We cannot, after all, teach children everything. There is simply too much it is possible to learn.


I certainly learned such thinking in school - it's called studying literature. One must understand something to truly reject it.


I don't understand why you would teach kids "computational thinking" instead of just teaching them "programming".


Those two things are the same in the context of this article, computational thinking is what you get when you learn to program. "Seymour Papert may have been the first to use the term computational thinking in 1980, when in his book Mindstorms he described a mental skill children develop from practicing programming."

The author is questioning whether teaching programming really is good for anyone besides future programmers.


This is not the case.

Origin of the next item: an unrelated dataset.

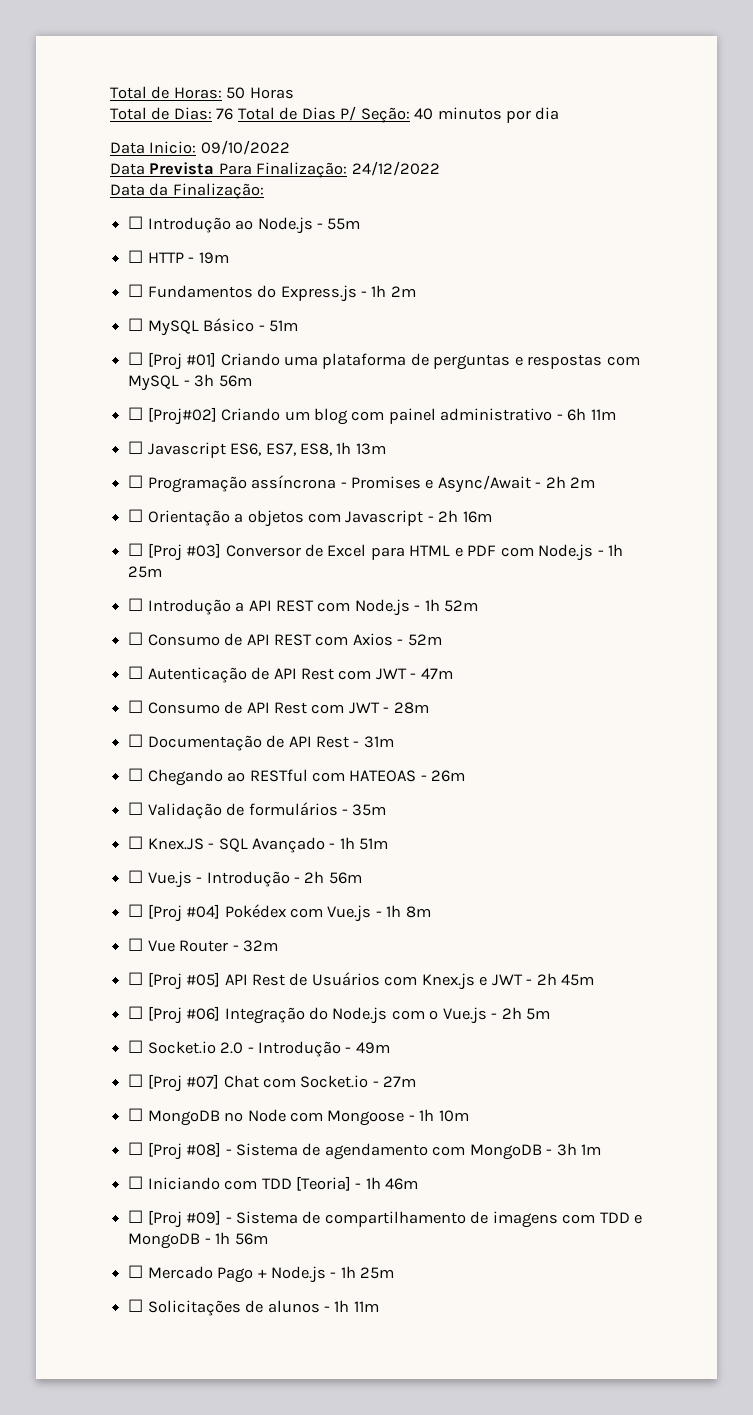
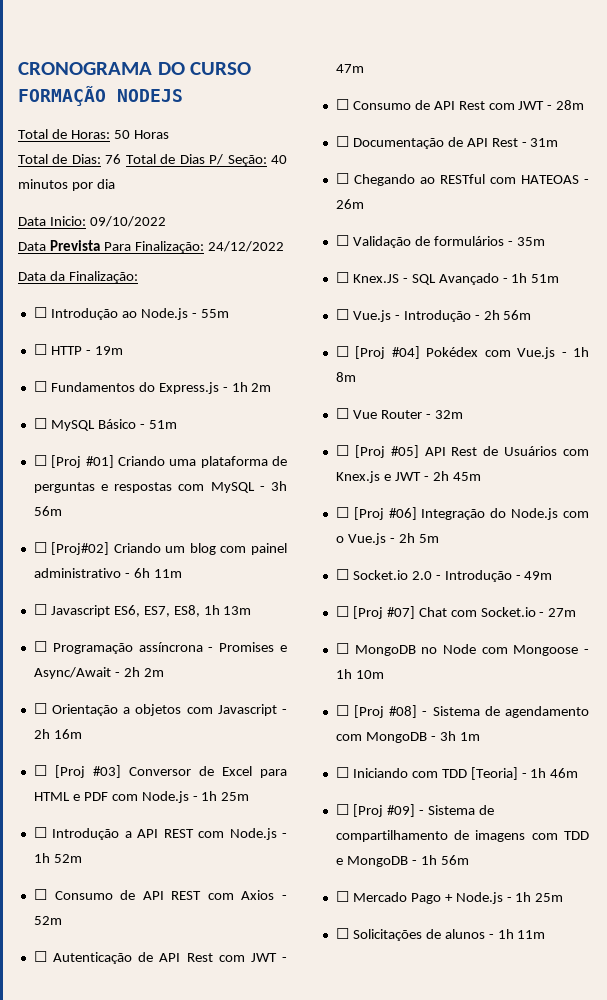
(110, 92) none -> [18,62,252,75] [18,86,183,106] CRONOGRAMA DO CURSO FORMAÇÃO NODEJS //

Many believe that CT is a way of thinking that can be completely separated from programming, and taught as an independent thinking skill.

For instance, the article talks about the problems is assessing CT. There is no such problem in assessing programming, just ask someone to solve a problem using their preferred language.


(Edit I rewrote this comment considerably to try harder to see and address your point of view, apologies if you read the first draft)

I understand your objection to my first sentence given that the premise of these 'many people' you and the article are talking about is that computational thinking is separable from programming. What I was trying to say in response to the parent comment is that trying to teach programming instead of teaching computational thinking perpetuates the unproven idea that everyone should learn computational thinking slash programming skills. Programming is one way to acquire computational thinking, so if computational thinking is separable from programming, then teaching programming is a narrower more specific approach toward the same goal. And the author questioned the goal.

OTOH, I see value in the comment I replied to - I prefer the idea of using a term (programming skill) that people know what it means and both how to teach and assess it. That comment may have been agreeing with the article author that "computational thinking" too vague to be useful in practice.

Computational thinking is trying too hard to separate itself from programming. We don't know they're separable, and we don't really know how to teach any "thinking" per se anyway. We don't learn "physical thinking" or "language thinking", we learn Physics and English, and (just like in CS) mostly by example.

The whole reason there's a "problem" assessing computational thinking is that it hasnt been shown to be an independent thinking skill. It hasn't been successfully separated from programming. The only known ways to teach it is to teach programming, and the only known ways to assess it is to assess programming skill.

The quote in my first comment was straight out of the article, and came from the person who ostensibly coined the term "computational thinking", and he defined CT as the skill gained from programming. I'm not saying that computational thinking is the practice of programming, what I'm saying is that computational thinking is acquired mental skills from programming a lot. If there's another way to learn computational thinking, someone needs to demonstrate.

Solving a specific problem using your preferred language isn't what we're talking about, that's not assessing programming skill in general. That would be like suggesting you derive the quadratic formula once in order to assess math skill. To assess programming skill, and to gauge computational thinking, you would need to solve a variety of problems. You might have trouble trying to do it in a single programming language, and it's tempting to think it should be generalizable and you can remove the language part. But it is yet to be shown that this can be done.


Being able to roughly guess an underlying distribution by plotting it is huge. I'd imagine getting good at this from simple sampling would be even bigger.

On that note, anyone have good anki decks for recognising distributions? :)

Edit: I somehow lost the first paragraph I had here... Leaving the post, in case someone wants to answer the distribution question. But, apologies for the not sequitur to get to it. :(


I need to put one of those "deep earning neural networks" to work.